Todo sucede como si no tuviéramos la posibilidad de aprender de 2001: si se rechaza la política, lo que se consigue, finalmente, es o el activismo permanente (difícil de sostener en una sociedad como la argentina) o la volatilización de las energías llevadas al espacio público, que encuentran muchos obstáculos para seguir allí sin organizaciones.

Las manifestaciones «espontáneas» tienen todos los problemas de la ausencia de la política que, al mismo tiempo, rechazan. Un verdadero dilema que queda de manifiesto cuando se mira el paisaje español, donde son los partidos, rechazados en gigantescas marchas, los que siguen definiendo el futuro inmediato, imponen un ajuste implacable y no escuchan el mensaje de los indignados.

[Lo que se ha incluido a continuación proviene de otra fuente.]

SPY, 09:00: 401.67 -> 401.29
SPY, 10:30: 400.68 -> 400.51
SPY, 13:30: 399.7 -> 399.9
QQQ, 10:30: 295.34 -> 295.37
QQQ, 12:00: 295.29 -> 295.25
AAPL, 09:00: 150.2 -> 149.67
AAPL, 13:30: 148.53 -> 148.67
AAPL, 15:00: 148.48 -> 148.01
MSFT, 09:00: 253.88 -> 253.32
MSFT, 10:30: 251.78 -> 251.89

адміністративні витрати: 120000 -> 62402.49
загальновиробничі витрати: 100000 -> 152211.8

¿Por qué se sostiene el kirchnerismo? En primer lugar porque ocupa por completo, casi sin fisuras, el aparato administrativo y económico del Estado. En segundo lugar, porque se apoya en una vasta organización territorial, que representa a ese Estado en los últimos rincones de la sociedad, donde viven los que más sufren y los que más necesitan.

El aparato kirchnerista no permite desbande ni desmadre. Este arte de la movilización lo conocen bien los peronistas y fue su legado póstumo a Cristina Fernández.

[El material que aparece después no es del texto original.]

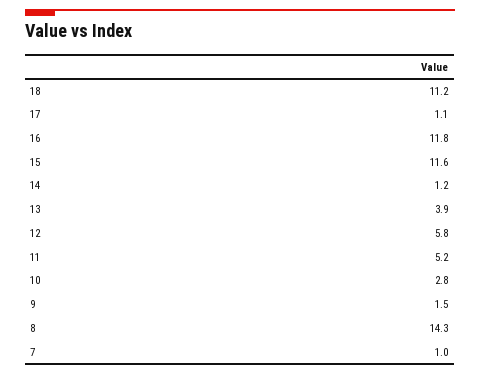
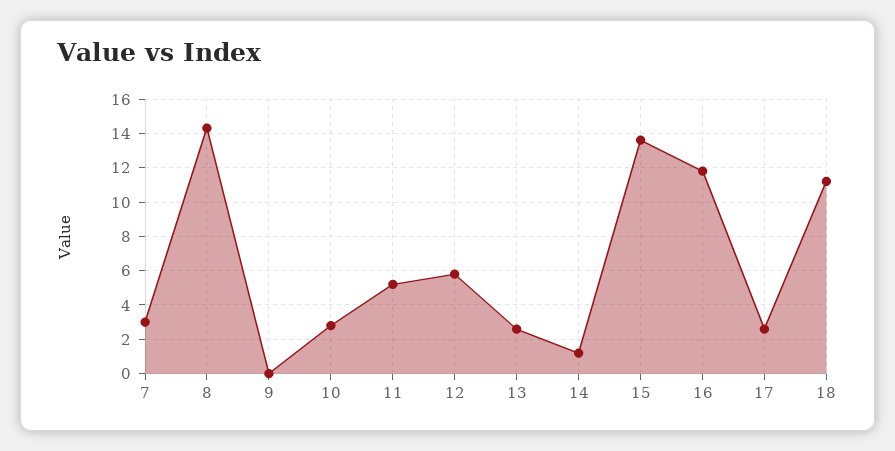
17: 1.1 -> 2.5
15: 11.6 -> 13.5
13: 3.9 -> 2.5
9: 1.5 -> 0
7: 1 -> 3

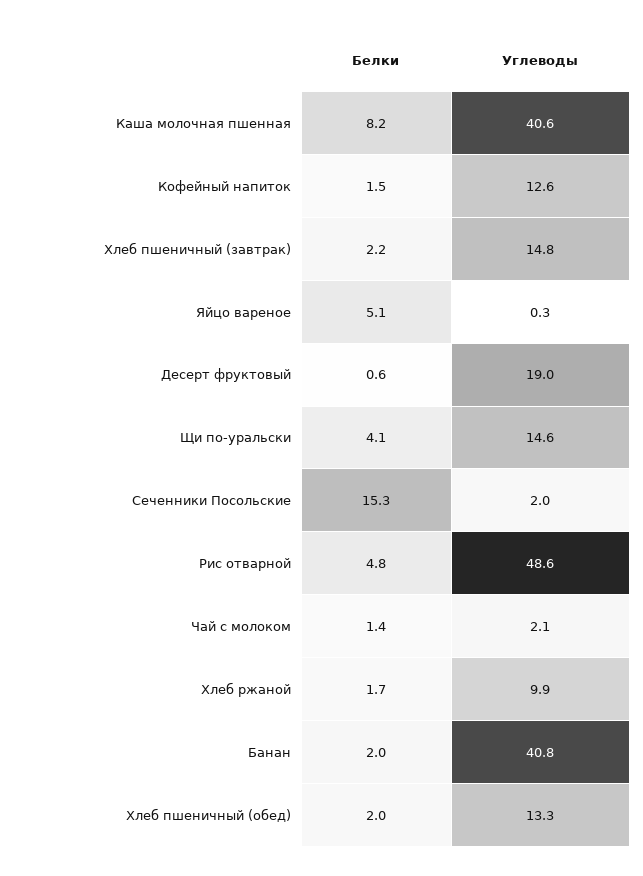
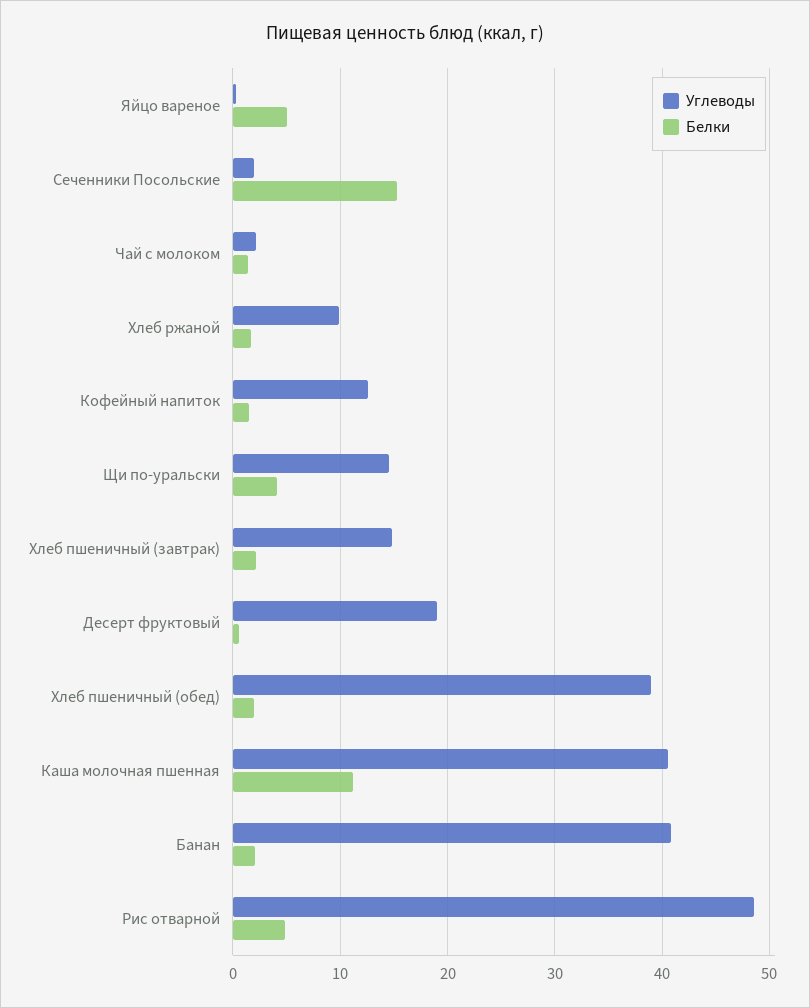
Белки, Каша молочная пшенная: 8.2 -> 11
Углеводы, Хлеб пшеничный (обед): 13.3 -> 39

La movilización del jueves pasado mostró a sus integrantes lejos del Estado y del Gobierno, contra el que protestaban, pero también lejos de una armazón que pudiera abrirles el camino del mediano plazo. La política es complicadísima. Nada es menos instantáneo que sus expresiones.

Todo esto es sabido y parece antipático recordarlo ahora, justamente cuando el periodismo oficialista hace una discriminación de clase para acusar a los manifestantes, como si las capas medias no tuvieran el derecho de presentar sus reclamos.

Solitario, aunque también cediendo a la tentación de hablar de «gente paqueta», Horacio González, director de la Biblioteca Nacional, puso un alerta en su propio campo: «El Gobierno no debe descuidar esto. Es necesario tomar nota de esta importante movilización con cuyos fundamentos no estoy de acuerdo».

Podría decirse que la manifestación del jueves puso en escena un drama de clases. Sin duda, hoy ya no se habla más en esos términos, pero lo que sucedió evocaba ese tipo de divisiones.

Los manifestantes, que provenían de ese vasto sector con muchas diferencias que son las capas medias (que comienzan, recordémoslo, con salarios de 5000 o 6000 pesos), no protestaban solamente porque no podían comprar dólares. Llevaban otras consignas y convertirlas a todas ellas en un pretexto que cubría las ganas de tener divisas a precio oficial implica despreciarlas por completo. Es la versión simétrica a la de quienes afirman que los asistentes a manifestaciones kirchneristas van «por el plan y por el choripán».

Si esa frase es repudiable en el caso de los sectores populares, es igualmente repudiable cuando los que salen a la calle son los ciudadanos que no viven en Soldati. La clase media no debe convertirse en una clase maldita. Conoce sus intereses tanto como los conocen los sectores populares. De ellos los separa un vacío: la ausencia de una política progresista que los exprese generosamente.

Una vez más, éste es el drama. Detestar al kirchnerismo no produce política. Y hoy, en cualquier lugar del mundo, afirmar la primacía absoluta de los derechos individuales (yo hago lo que quiero con lo mío) es una versión patética y arcaica de lo que se cree liberalismo.

Es injusto hacer responsables a los manifestantes de lo que les falta y les sobra a sus consignas. Su movilización indica que hay allí fuerzas dispuestas a jugar en el espacio público.